«Alors que l'assemblage de la Station spatiale internationale (ISS) est près de s'achever [...], la poursuite de son exploitation au-delà de l'échéance actuellement prévue à 2015 ne pose plus de difficultés techniques majeures. Les chefs des agences spatiales impliquées (américaine, russe, européenne, canadienne et japonaise) se sont engagés à examiner avec leur gouvernement dans quelle mesure cet objectif pourrait rallier leur soutien.» Le communiqué diffusé hier par l'Agence spatiale européenne (ESA), donnant suite à une réunion à Paris, est assez vague. Pourtant, selon les observateurs de la politique spatiale, cette prise de position commune confirme un changement de point de vue.

Souvent décriée ces dernières années comme étant une construction plus ou moins inutile à 100 milliards de dollars, l'ISS voit son blason redoré. L'ensemble s'est récemment enrichi de deux nouveaux laboratoires (l'européen Columbus et le japonais Kibo) ainsi que du robot canadien de manipulation Dextre.

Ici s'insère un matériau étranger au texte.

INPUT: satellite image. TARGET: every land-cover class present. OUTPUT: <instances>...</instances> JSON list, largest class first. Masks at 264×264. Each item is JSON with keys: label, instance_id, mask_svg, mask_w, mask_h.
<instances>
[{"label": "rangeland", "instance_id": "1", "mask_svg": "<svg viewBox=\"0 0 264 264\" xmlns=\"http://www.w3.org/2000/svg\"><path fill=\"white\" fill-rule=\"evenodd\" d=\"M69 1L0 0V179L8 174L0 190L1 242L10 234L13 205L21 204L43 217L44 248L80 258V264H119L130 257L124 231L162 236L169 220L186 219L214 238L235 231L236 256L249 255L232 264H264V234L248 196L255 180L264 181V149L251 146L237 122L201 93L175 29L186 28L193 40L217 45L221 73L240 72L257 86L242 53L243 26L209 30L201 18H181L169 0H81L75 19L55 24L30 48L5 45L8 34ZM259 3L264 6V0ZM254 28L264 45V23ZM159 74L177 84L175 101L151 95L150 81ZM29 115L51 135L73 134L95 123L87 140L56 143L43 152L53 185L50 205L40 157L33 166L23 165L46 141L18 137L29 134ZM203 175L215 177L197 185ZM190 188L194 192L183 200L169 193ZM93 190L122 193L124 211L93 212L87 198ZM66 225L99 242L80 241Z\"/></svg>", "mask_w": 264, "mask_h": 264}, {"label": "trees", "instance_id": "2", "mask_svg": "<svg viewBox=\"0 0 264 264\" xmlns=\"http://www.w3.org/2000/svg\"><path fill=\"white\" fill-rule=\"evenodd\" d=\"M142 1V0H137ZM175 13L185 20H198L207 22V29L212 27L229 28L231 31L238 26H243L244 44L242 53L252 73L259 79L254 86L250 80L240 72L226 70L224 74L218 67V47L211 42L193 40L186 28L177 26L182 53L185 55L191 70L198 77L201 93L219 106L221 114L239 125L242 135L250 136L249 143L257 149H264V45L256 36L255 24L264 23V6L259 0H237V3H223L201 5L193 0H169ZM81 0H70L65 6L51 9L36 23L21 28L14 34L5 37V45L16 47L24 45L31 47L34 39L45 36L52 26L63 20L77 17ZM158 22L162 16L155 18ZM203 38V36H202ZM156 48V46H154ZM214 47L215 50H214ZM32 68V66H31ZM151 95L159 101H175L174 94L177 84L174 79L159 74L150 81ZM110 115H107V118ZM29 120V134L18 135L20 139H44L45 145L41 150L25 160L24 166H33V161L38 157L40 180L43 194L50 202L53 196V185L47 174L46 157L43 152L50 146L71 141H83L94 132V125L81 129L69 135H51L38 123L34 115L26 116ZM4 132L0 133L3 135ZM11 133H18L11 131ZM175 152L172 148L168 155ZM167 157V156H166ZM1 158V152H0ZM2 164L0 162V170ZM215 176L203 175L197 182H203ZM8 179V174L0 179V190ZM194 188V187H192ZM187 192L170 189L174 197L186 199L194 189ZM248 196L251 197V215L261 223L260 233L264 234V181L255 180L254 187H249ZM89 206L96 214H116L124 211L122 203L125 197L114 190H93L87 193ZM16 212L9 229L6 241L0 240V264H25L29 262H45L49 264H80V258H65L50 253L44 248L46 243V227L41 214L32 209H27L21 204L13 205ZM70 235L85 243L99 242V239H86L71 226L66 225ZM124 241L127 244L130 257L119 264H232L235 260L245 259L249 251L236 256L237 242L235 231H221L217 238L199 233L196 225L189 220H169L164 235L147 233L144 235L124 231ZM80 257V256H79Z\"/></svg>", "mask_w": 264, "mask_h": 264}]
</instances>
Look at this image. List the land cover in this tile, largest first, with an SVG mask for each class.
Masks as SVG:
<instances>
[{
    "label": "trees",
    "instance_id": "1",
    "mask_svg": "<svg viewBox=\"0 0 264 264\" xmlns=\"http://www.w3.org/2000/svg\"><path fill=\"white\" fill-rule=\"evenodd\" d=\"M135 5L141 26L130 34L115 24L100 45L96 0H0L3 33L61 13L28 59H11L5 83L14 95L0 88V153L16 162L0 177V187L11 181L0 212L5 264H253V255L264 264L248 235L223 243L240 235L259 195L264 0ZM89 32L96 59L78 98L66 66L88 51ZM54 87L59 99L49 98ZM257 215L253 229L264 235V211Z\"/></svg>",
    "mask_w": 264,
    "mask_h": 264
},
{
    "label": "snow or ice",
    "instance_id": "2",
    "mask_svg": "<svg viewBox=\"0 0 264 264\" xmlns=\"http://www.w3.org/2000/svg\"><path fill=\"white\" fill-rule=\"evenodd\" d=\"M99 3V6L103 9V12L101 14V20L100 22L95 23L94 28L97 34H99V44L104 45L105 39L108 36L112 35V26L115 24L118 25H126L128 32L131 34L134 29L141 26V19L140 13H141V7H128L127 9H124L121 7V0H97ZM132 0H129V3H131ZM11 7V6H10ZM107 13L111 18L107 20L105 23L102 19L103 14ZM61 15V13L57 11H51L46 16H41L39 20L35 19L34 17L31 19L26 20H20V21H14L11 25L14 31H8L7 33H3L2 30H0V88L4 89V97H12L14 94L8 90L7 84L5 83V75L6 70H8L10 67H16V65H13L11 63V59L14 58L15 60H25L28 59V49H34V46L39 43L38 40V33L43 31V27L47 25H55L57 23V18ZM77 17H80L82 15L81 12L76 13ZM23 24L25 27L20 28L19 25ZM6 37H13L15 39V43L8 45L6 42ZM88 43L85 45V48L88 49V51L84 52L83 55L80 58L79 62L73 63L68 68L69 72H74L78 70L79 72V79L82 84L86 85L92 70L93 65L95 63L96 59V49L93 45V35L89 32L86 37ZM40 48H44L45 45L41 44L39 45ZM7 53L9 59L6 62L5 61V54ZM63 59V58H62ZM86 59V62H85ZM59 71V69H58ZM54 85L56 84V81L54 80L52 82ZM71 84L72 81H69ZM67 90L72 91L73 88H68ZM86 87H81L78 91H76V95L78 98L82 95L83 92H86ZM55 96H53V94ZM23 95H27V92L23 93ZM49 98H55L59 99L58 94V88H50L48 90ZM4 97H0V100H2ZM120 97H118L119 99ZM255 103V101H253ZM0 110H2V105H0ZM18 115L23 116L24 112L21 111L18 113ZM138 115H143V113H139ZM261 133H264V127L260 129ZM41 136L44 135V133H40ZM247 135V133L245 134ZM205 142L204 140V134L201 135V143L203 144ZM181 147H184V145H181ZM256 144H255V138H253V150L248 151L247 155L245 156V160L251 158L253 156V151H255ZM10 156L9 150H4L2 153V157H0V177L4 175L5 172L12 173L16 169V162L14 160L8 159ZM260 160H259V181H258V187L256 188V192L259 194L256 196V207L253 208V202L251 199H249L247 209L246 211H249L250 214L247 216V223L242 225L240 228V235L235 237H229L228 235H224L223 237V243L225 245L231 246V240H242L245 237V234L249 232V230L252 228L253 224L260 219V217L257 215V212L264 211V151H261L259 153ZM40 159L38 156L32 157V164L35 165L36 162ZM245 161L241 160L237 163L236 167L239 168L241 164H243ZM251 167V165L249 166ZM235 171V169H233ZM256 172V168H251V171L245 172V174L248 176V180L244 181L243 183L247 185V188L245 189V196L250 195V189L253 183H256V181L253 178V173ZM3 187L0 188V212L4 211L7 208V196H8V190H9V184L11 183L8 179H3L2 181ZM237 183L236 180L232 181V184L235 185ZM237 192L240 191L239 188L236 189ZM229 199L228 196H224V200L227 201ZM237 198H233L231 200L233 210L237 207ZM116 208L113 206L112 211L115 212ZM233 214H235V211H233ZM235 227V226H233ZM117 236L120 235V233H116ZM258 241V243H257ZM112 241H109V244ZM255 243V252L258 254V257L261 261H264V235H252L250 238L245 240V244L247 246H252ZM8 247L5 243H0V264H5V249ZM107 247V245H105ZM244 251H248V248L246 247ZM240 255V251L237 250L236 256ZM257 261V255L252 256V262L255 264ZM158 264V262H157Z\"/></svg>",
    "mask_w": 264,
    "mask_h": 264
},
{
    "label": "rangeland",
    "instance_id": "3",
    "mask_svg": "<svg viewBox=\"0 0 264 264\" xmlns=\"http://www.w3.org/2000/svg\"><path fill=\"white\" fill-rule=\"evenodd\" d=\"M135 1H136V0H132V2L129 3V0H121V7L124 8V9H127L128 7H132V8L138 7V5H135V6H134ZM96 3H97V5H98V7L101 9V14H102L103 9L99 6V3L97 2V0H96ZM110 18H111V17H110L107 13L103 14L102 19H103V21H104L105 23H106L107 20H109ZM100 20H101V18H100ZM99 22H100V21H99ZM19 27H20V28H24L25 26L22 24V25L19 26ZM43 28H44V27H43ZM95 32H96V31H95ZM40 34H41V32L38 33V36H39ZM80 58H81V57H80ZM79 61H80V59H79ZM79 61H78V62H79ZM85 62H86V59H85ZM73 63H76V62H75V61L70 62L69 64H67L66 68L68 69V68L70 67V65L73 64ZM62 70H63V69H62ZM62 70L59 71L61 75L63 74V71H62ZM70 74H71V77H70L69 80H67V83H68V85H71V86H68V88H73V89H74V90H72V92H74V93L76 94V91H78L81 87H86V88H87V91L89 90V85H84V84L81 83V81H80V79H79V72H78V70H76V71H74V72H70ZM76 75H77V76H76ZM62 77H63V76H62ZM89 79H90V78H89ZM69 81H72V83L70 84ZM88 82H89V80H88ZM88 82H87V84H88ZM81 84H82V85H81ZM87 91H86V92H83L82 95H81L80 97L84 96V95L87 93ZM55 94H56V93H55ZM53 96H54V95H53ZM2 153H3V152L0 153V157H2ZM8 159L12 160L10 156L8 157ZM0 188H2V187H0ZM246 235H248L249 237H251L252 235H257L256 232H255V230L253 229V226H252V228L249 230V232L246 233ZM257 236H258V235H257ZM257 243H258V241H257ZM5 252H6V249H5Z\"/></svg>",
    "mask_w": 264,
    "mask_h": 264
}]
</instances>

De plus, l'ESA a réussi avec succès, en avril, le premier vol de son cargo automatique ATV. Les chefs d'agence se sont donc «félicités des capacités nettement accrues qu'offre désormais l'ISS pour conduire des activités de recherche en orbite pour tester des systèmes de procédures de vol présentant un caractère critique pour les futures initiatives d'exploration». L'équipage de l'ISS devrait ainsi passer de trois à six membres dès 2009.

Selon Roger-Maurice Bonnet, président du Comité mondial pour la recherche spatiale (Cospar), «il est de bon ton, dans le camp européen, d'être optimiste à quatre mois de la réunion des ministres de l'espace.» Prévu à La Haye en novembre, ce sommet doit définir les priorités spatiales européennes.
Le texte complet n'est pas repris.